How big data can be used to understand major events
With the most unpredictable UK general election looming in modern times, how can big data be used to understand how elections are covered by the media? New research has for the first time analysed over 130,000 online news articles to find out how the 2012 US presidential election played out in the media.
Academics from the University of Bristol's Intelligent Systems Laboratory (ISL), led by Nello Cristianni, Professor of Artificial Intelligence, analysed mass media coverage from the 2012 US presidential election using big data. The paper is published in the journal Big Data and Society.
This is the first study in which political positions have been automatically obtained from a very large amount of online news. The system created goes well beyond traditional word-association networks with the use of richer linguistic analysis of texts.
By analysing the individual campaigns of the main presidential candidates, Obama and Romney, the research team studied how each campaign was represented in the media and found one of the key issues covered by the media during the 2012 campaign was Obama's defence of his record on economic policy.
The findings suggest the issues of the Democratic Party the media focused on were the US economy and civil rights. Overall, media reporting contained more frequent positive statements about the Democrats than the Republicans. The Republicans were also more often the focus of negative statements by Democrats and other players.
The study found the Republicans had more divisive opinions on issues compared to the Democrats. The most contentious subjects in the campaign were the economic split between the two camps of tax breaks and the economy, and the split over gay marriage.
Saatviga Sudhahar, Research Assistant in Machine Learning in the ISL and Department of Computer Science, and the main researcher on the project, said: "Mapping the full electoral campaign coverage by offline and online media is a very difficult challenge, given the large amount of data and the large number of sources available in advanced democracies.

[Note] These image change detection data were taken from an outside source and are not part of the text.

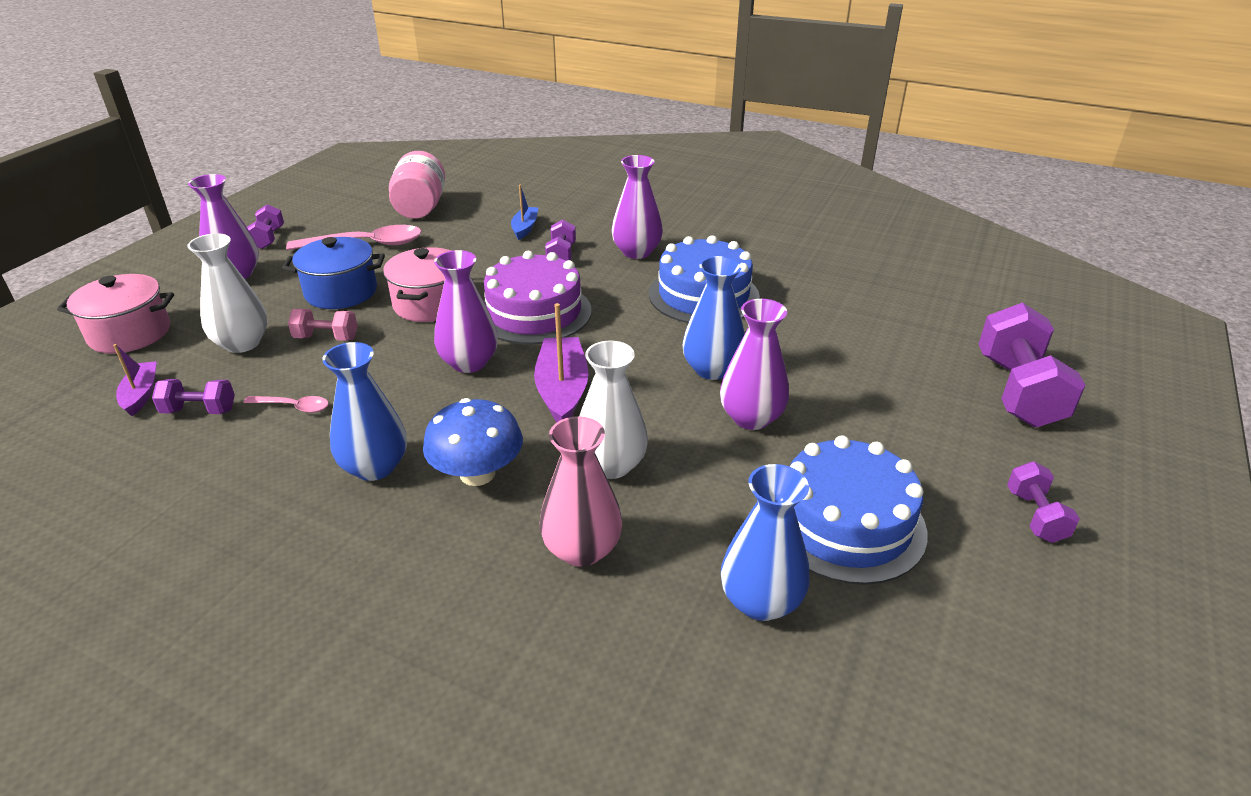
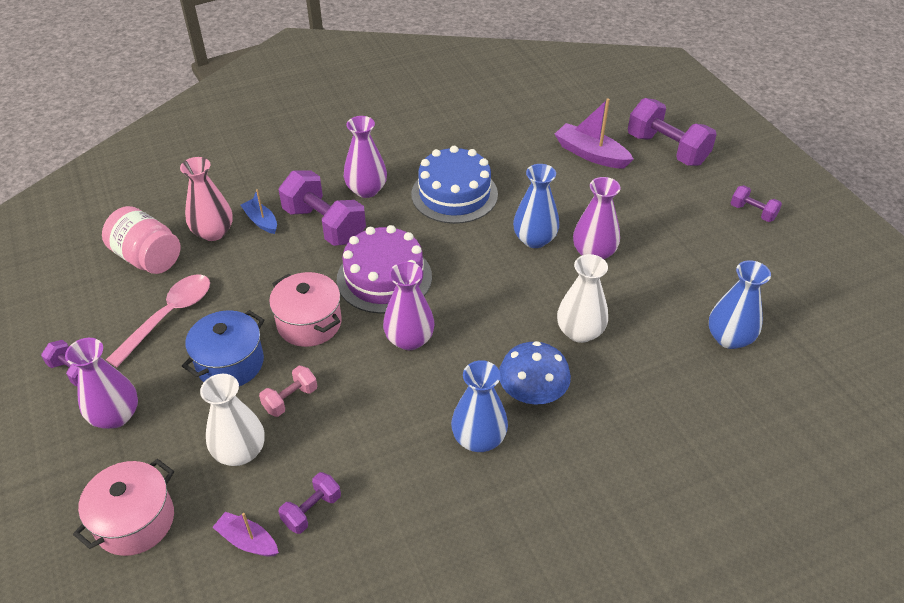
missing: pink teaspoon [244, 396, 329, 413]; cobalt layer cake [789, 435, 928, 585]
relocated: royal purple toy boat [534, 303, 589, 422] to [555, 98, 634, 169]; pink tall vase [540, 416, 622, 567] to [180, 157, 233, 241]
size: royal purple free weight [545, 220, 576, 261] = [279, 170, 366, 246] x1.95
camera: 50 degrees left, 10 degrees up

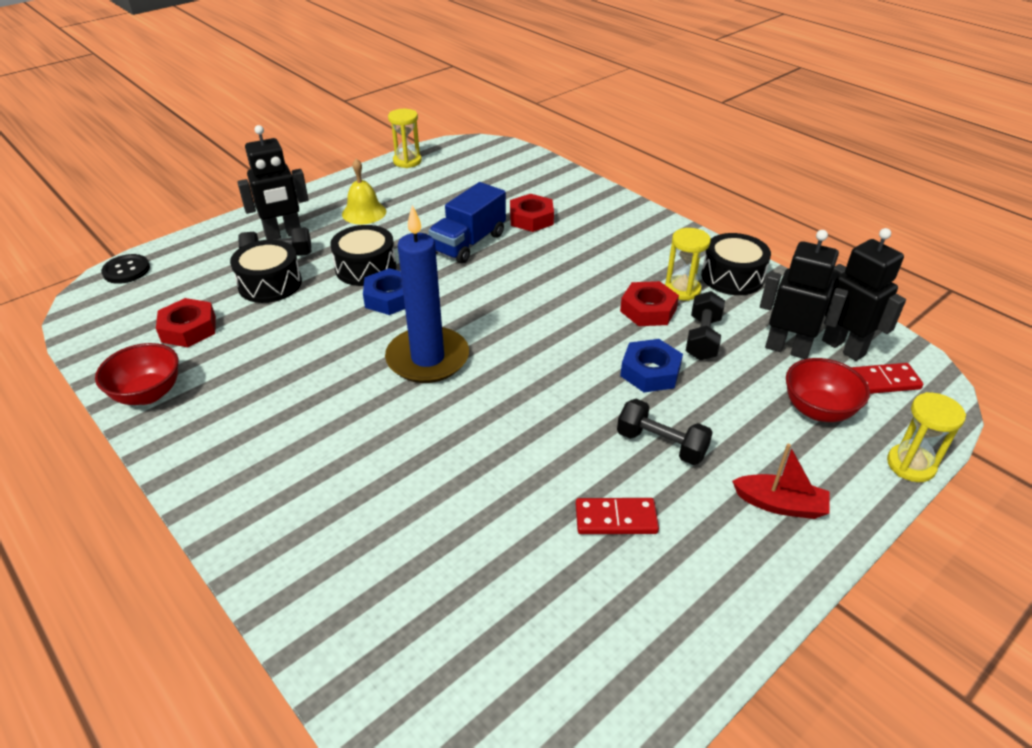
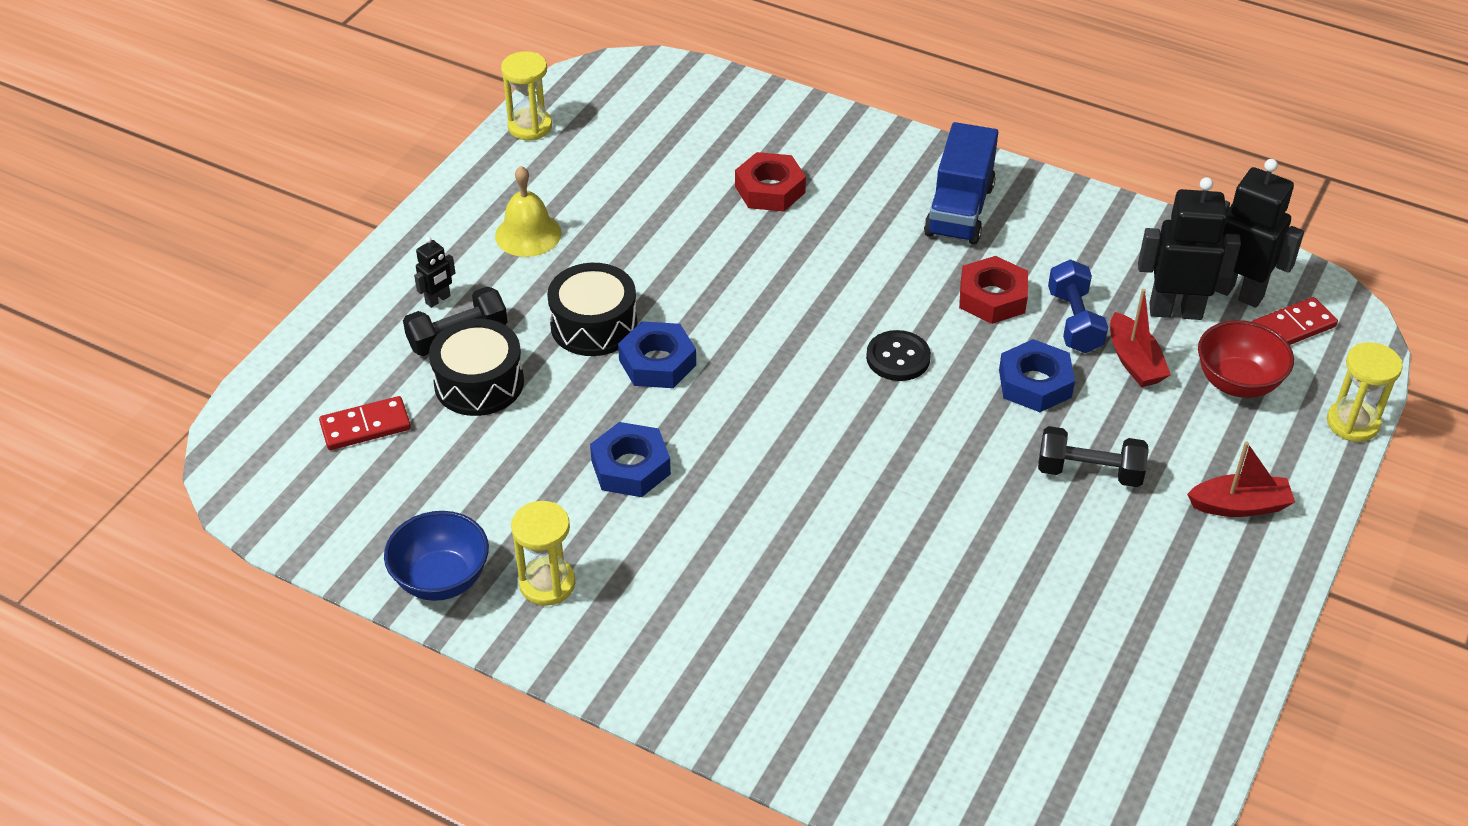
missing: red hexagon nut [156, 298, 216, 347]; cobalt candle [385, 205, 469, 383]; jet-black drum [701, 233, 771, 295]
appeared: cobalt hexagon nut [590, 422, 671, 497]; red toy boat [1110, 289, 1171, 387]
relocated: jet-black shirt button [101, 254, 150, 284] to [866, 330, 931, 381]; cobalt truck [428, 182, 506, 264] to [924, 122, 998, 244]; red domino piece [576, 498, 659, 534] to [319, 396, 411, 450]; yellow sand timer [665, 228, 711, 301] to [511, 501, 576, 606]
colour: red deep dish [95, 343, 179, 405] to cobalt deep dish [384, 511, 489, 601]; jet-black free weight [686, 291, 725, 360] to cobalt free weight [1048, 260, 1108, 353]
size: jet-black toy robot [237, 125, 309, 240] = [414, 237, 455, 308] x0.48
camera: 20 degrees left, 5 degrees up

"We believe that the methodology used for the study is a big step forward in the linguistic analysis of texts by using extracted relational data and could help us understand major events."
The research team used a semantic graph that analysed the text and linked it to identified noun phrases and verbs. The subject-verb-object triplets were then used as building blocks for a network. This method has never been applied to a real-world dataset on this scale and millions of documents were analysed to complete the study.
By using media data and having relationships in a graph, the researchers uncovered a unique mixture of endorsements and disapproval to represent the Republican and Democratic camps.
The research team found that the range of political positions can be reliably recovered from the set of claims attributed to each actor by the media reporting. The split of the network into the two main camps provides strong evidence that the main political relations can be found by using this approach.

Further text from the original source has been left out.